* **Stated goal**
Write every line below out again, unchanged and in the same order.

+++ Records supplied

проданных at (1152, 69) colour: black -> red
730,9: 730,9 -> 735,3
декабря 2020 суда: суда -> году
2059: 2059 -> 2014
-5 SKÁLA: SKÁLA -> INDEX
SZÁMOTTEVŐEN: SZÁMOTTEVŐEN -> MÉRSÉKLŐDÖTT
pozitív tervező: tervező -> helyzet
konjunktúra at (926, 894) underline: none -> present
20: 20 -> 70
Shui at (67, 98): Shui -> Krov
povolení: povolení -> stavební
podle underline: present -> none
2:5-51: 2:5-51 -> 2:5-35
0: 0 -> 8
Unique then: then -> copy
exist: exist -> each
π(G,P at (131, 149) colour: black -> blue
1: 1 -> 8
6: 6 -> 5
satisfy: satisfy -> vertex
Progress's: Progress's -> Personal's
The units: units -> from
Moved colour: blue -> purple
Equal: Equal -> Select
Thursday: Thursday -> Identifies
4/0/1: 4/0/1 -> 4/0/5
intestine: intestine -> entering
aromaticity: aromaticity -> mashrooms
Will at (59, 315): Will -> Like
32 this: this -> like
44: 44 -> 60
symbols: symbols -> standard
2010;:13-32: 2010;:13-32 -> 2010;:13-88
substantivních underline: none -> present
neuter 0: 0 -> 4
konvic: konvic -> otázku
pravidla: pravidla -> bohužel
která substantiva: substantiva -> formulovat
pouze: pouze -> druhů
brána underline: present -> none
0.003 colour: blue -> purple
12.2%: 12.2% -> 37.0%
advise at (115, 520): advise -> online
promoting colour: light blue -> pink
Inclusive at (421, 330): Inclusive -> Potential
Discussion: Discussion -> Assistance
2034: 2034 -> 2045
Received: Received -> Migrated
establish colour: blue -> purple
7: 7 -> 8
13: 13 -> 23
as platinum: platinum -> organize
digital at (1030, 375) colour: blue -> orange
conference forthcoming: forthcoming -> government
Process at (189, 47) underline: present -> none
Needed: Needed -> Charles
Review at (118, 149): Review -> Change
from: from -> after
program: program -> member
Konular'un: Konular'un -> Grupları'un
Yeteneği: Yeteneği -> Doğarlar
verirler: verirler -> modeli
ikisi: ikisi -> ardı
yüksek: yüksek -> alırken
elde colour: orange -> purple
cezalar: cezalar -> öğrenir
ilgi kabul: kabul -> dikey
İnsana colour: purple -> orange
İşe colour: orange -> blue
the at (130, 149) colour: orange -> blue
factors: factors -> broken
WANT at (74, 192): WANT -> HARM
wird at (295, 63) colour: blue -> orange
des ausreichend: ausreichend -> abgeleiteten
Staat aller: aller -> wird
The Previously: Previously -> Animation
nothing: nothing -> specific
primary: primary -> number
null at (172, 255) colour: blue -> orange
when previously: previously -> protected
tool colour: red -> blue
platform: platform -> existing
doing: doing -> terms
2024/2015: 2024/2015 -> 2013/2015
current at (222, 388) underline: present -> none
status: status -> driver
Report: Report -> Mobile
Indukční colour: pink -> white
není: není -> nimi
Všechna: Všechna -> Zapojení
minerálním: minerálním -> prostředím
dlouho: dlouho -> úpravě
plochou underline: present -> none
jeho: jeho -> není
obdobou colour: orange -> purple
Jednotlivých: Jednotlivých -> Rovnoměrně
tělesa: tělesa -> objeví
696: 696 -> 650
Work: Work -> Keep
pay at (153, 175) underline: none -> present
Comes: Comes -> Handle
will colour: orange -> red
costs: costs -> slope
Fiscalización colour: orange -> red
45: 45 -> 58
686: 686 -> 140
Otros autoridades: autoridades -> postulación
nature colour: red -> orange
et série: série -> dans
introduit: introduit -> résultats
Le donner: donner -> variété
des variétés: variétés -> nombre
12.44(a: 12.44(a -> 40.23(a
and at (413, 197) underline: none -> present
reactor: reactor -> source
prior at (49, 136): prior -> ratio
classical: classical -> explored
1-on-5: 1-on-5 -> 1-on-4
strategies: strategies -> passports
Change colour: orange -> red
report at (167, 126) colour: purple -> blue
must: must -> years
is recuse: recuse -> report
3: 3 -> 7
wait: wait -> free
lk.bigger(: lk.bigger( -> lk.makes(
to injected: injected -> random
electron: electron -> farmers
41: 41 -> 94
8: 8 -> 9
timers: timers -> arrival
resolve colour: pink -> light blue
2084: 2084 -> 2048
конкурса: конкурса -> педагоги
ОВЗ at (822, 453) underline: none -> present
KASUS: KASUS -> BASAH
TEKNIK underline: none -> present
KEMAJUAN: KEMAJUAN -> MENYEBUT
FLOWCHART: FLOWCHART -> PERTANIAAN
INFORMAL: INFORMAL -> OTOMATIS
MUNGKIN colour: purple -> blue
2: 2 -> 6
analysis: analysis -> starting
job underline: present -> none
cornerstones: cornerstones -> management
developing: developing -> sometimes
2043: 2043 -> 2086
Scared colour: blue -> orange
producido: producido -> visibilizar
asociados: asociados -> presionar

++++++

* **Full output**
проданных at (1152, 69) colour: black -> red
730,9: 730,9 -> 735,3
декабря 2020 суда: суда -> году
2059: 2059 -> 2014
-5 SKÁLA: SKÁLA -> INDEX
SZÁMOTTEVŐEN: SZÁMOTTEVŐEN -> MÉRSÉKLŐDÖTT
pozitív tervező: tervező -> helyzet
konjunktúra at (926, 894) underline: none -> present
20: 20 -> 70
Shui at (67, 98): Shui -> Krov
povolení: povolení -> stavební
podle underline: present -> none
2:5-51: 2:5-51 -> 2:5-35
0: 0 -> 8
Unique then: then -> copy
exist: exist -> each
π(G,P at (131, 149) colour: black -> blue
1: 1 -> 8
6: 6 -> 5
satisfy: satisfy -> vertex
Progress's: Progress's -> Personal's
The units: units -> from
Moved colour: blue -> purple
Equal: Equal -> Select
Thursday: Thursday -> Identifies
4/0/1: 4/0/1 -> 4/0/5
intestine: intestine -> entering
aromaticity: aromaticity -> mashrooms
Will at (59, 315): Will -> Like
32 this: this -> like
44: 44 -> 60
symbols: symbols -> standard
2010;:13-32: 2010;:13-32 -> 2010;:13-88
substantivních underline: none -> present
neuter 0: 0 -> 4
konvic: konvic -> otázku
pravidla: pravidla -> bohužel
která substantiva: substantiva -> formulovat
pouze: pouze -> druhů
brána underline: present -> none
0.003 colour: blue -> purple
12.2%: 12.2% -> 37.0%
advise at (115, 520): advise -> online
promoting colour: light blue -> pink
Inclusive at (421, 330): Inclusive -> Potential
Discussion: Discussion -> Assistance
2034: 2034 -> 2045
Received: Received -> Migrated
establish colour: blue -> purple
7: 7 -> 8
13: 13 -> 23
as platinum: platinum -> organize
digital at (1030, 375) colour: blue -> orange
conference forthcoming: forthcoming -> government
Process at (189, 47) underline: present -> none
Needed: Needed -> Charles
Review at (118, 149): Review -> Change
from: from -> after
program: program -> member
Konular'un: Konular'un -> Grupları'un
Yeteneği: Yeteneği -> Doğarlar
verirler: verirler -> modeli
ikisi: ikisi -> ardı
yüksek: yüksek -> alırken
elde colour: orange -> purple
cezalar: cezalar -> öğrenir
ilgi kabul: kabul -> dikey
İnsana colour: purple -> orange
İşe colour: orange -> blue
the at (130, 149) colour: orange -> blue
factors: factors -> broken
WANT at (74, 192): WANT -> HARM
wird at (295, 63) colour: blue -> orange
des ausreichend: ausreichend -> abgeleiteten
Staat aller: aller -> wird
The Previously: Previously -> Animation
nothing: nothing -> specific
primary: primary -> number
null at (172, 255) colour: blue -> orange
when previously: previously -> protected
tool colour: red -> blue
platform: platform -> existing
doing: doing -> terms
2024/2015: 2024/2015 -> 2013/2015
current at (222, 388) underline: present -> none
status: status -> driver
Report: Report -> Mobile
Indukční colour: pink -> white
není: není -> nimi
Všechna: Všechna -> Zapojení
minerálním: minerálním -> prostředím
dlouho: dlouho -> úpravě
plochou underline: present -> none
jeho: jeho -> není
obdobou colour: orange -> purple
Jednotlivých: Jednotlivých -> Rovnoměrně
tělesa: tělesa -> objeví
696: 696 -> 650
Work: Work -> Keep
pay at (153, 175) underline: none -> present
Comes: Comes -> Handle
will colour: orange -> red
costs: costs -> slope
Fiscalización colour: orange -> red
45: 45 -> 58
686: 686 -> 140
Otros autoridades: autoridades -> postulación
nature colour: red -> orange
et série: série -> dans
introduit: introduit -> résultats
Le donner: donner -> variété
des variétés: variétés -> nombre
12.44(a: 12.44(a -> 40.23(a
and at (413, 197) underline: none -> present
reactor: reactor -> source
prior at (49, 136): prior -> ratio
classical: classical -> explored
1-on-5: 1-on-5 -> 1-on-4
strategies: strategies -> passports
Change colour: orange -> red
report at (167, 126) colour: purple -> blue
must: must -> years
is recuse: recuse -> report
3: 3 -> 7
wait: wait -> free
lk.bigger(: lk.bigger( -> lk.makes(
to injected: injected -> random
electron: electron -> farmers
41: 41 -> 94
8: 8 -> 9
timers: timers -> arrival
resolve colour: pink -> light blue
2084: 2084 -> 2048
конкурса: конкурса -> педагоги
ОВЗ at (822, 453) underline: none -> present
KASUS: KASUS -> BASAH
TEKNIK underline: none -> present
KEMAJUAN: KEMAJUAN -> MENYEBUT
FLOWCHART: FLOWCHART -> PERTANIAAN
INFORMAL: INFORMAL -> OTOMATIS
MUNGKIN colour: purple -> blue
2: 2 -> 6
analysis: analysis -> starting
job underline: present -> none
cornerstones: cornerstones -> management
developing: developing -> sometimes
2043: 2043 -> 2086
Scared colour: blue -> orange
producido: producido -> visibilizar
asociados: asociados -> presionar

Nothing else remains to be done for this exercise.